#### WHAT YOU HAVE TO DO
Return the stretch of the internet privacy article from "Who is watching" through "control the internet.", copied word for word.

Privacy on the Internet is just wishful thinking

Who is watching you? It wasn't all that long ago that former NSA contract employee Edward Snowden was making news accusing the US government of accessing the web servers of some of the biggest internet services for the purpose of data mining, and WikiLeaks founder Julian Assange was becoming a cult hero for exposing government secrets.

Right now there are many arguments over net neutrality that stir up privacy issues into the mix, but they are another area in the fight to control the internet.

Recruiters research prospective candidates on social networking sites as part of pre-hire screening. Social media users have not all learned that the delete key is an illusion. The curse of the digital age is once information is accessed on the internet and passed on to others, there is no way to take it back.

Over at the Guru 42 Universe we talk about the great power comes great responsibility of the internet and the brave new online world. In spite of the fact that their use is increasing everyday, there is a growing distrust of social networking sites. Privacy and personal security concerns become hot topics as websites gather personal information for profiling users to enable advertisers to target them more productively. Ethical and legal concerns are raised as websites make money by selling our digital footprints.

#### SUPPLIED DATA

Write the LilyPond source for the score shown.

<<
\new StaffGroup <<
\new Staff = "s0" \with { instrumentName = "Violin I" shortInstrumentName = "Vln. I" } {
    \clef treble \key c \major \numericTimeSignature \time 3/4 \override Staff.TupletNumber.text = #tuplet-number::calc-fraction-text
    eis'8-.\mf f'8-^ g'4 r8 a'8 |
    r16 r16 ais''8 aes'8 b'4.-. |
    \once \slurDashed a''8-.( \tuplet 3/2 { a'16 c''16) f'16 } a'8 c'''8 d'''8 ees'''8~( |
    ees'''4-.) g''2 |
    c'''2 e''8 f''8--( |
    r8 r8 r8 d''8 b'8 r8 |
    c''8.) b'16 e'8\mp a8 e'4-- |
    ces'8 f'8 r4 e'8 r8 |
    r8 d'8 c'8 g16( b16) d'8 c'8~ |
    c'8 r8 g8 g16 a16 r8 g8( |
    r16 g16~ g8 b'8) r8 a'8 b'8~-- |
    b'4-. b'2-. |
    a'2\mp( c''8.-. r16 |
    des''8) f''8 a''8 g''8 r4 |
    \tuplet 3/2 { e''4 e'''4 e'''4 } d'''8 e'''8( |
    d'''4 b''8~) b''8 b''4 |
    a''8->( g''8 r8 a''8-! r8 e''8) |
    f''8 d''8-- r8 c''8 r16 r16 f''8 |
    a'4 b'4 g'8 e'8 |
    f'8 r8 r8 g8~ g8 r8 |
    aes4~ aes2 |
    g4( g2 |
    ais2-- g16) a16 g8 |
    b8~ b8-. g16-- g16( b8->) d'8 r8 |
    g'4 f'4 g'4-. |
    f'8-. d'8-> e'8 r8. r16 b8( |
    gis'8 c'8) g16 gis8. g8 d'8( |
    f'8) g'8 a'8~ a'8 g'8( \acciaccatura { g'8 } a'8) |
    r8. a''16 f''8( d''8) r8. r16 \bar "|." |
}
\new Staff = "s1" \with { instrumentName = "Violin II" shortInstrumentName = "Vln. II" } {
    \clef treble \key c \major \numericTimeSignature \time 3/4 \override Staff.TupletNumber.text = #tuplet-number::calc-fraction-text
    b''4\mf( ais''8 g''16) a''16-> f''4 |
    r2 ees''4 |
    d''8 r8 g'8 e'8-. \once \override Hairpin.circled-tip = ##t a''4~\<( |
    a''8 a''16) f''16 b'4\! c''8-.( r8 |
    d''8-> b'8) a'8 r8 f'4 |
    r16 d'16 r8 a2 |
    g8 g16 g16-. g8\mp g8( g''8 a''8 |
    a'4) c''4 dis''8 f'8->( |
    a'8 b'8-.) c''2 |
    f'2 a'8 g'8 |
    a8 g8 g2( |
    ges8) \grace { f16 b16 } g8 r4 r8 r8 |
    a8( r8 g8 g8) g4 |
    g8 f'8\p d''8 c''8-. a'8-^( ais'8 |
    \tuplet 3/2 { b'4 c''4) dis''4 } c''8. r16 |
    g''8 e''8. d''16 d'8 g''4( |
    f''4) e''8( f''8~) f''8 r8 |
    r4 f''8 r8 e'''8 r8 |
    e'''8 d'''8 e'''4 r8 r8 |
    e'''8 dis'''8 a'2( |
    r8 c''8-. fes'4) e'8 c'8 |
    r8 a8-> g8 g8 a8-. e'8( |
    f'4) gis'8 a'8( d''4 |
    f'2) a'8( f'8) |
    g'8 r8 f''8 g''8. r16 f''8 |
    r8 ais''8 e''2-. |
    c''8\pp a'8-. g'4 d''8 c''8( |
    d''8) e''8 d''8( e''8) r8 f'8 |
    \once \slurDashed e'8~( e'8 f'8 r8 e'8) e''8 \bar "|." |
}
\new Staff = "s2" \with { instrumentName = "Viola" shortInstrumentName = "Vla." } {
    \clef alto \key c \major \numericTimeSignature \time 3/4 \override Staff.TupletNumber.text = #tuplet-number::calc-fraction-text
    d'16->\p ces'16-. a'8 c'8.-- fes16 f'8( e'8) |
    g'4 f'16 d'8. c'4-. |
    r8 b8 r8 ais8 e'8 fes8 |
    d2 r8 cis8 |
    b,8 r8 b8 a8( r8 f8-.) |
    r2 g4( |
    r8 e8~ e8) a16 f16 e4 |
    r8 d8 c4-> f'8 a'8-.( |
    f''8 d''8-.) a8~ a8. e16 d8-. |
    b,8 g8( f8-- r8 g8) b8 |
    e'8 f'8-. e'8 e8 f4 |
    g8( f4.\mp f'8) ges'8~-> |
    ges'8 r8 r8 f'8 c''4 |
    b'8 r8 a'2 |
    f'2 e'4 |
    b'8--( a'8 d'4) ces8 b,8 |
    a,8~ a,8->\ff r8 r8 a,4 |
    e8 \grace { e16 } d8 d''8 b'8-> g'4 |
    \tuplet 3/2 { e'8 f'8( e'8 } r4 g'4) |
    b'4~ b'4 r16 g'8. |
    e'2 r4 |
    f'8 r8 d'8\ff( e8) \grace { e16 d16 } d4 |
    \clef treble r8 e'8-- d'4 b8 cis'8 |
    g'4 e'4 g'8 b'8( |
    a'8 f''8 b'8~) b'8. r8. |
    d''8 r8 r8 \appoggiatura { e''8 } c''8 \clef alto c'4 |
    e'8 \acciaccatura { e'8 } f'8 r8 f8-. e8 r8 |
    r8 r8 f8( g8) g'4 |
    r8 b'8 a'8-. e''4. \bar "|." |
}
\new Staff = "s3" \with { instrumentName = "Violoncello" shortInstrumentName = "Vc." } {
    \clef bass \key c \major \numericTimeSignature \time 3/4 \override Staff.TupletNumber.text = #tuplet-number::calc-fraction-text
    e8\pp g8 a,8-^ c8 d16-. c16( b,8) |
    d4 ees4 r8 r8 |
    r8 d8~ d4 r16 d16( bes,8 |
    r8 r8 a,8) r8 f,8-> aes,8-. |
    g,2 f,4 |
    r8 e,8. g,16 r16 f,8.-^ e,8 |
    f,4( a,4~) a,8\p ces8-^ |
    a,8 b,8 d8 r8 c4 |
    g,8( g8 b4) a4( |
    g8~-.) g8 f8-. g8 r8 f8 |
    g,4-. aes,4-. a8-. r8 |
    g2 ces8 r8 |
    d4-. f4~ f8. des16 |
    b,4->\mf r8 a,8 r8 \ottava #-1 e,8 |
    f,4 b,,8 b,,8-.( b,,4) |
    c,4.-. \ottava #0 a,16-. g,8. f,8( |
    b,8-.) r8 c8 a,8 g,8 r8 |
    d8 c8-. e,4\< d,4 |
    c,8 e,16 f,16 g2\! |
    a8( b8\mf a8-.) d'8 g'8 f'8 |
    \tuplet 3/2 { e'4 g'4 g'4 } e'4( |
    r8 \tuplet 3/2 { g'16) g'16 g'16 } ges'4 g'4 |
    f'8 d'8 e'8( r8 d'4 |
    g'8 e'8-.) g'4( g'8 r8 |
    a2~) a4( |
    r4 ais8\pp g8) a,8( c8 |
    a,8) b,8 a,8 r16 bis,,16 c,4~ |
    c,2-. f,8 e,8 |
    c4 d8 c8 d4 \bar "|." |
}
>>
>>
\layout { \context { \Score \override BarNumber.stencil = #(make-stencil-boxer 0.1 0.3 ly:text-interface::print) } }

#### ANSWER FOR THE TASK
Who is watching you? It wasn't all that long ago that former NSA contract employee Edward Snowden was making news accusing the US government of accessing the web servers of some of the biggest internet services for the purpose of data mining, and WikiLeaks founder Julian Assange was becoming a cult hero for exposing government secrets.

Right now there are many arguments over net neutrality that stir up privacy issues into the mix, but they are another area in the fight to control the internet.